**Task**
Could you retype the records below exactly as they appear, skipping any pictures?

**Records shown**
• • •
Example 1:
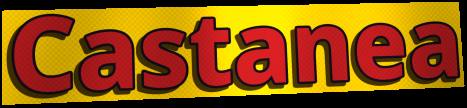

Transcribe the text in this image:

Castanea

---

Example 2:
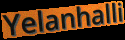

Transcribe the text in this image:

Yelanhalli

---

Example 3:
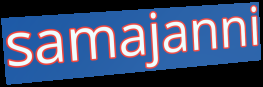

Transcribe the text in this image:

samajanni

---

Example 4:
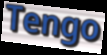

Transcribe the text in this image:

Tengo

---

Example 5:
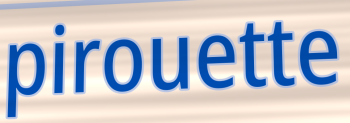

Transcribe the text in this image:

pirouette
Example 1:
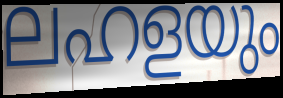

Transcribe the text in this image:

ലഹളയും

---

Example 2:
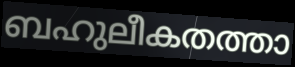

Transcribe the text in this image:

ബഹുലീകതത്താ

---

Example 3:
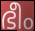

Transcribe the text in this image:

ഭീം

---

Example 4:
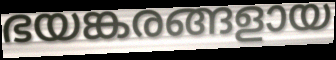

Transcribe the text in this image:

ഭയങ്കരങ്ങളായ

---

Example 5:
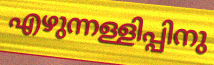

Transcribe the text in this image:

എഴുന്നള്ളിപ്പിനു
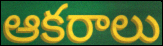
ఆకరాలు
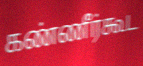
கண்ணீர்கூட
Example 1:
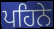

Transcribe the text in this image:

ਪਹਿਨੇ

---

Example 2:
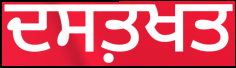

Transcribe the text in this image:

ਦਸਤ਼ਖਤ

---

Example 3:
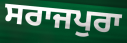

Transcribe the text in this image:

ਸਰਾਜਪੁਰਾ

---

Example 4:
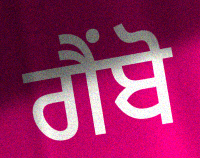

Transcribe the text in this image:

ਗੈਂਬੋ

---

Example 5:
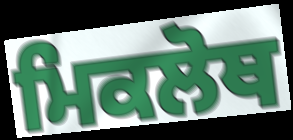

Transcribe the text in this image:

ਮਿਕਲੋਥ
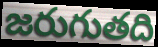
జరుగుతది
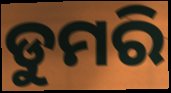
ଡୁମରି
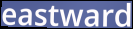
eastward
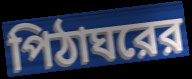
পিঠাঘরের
• • •
**Reply to the task**
Example 1:

Transcribe the text in this image:

Castanea

---

Example 2:

Transcribe the text in this image:

Yelanhalli

---

Example 3:

Transcribe the text in this image:

samajanni

---

Example 4:

Transcribe the text in this image:

Tengo

---

Example 5:

Transcribe the text in this image:

pirouette
Example 1:

Transcribe the text in this image:

ലഹളയും

---

Example 2:

Transcribe the text in this image:

ബഹുലീകതത്താ

---

Example 3:

Transcribe the text in this image:

ഭീം

---

Example 4:

Transcribe the text in this image:

ഭയങ്കരങ്ങളായ

---

Example 5:

Transcribe the text in this image:

എഴുന്നള്ളിപ്പിനു
ఆకరాలు
கண்ணீர்கூட
Example 1:

Transcribe the text in this image:

ਪਹਿਨੇ

---

Example 2:

Transcribe the text in this image:

ਦਸਤ਼ਖਤ

---

Example 3:

Transcribe the text in this image:

ਸਰਾਜਪੁਰਾ

---

Example 4:

Transcribe the text in this image:

ਗੈਂਬੋ

---

Example 5:

Transcribe the text in this image:

ਮਿਕਲੋਥ
జరుగుతది
ଡୁମରି
eastward
পিঠাঘরের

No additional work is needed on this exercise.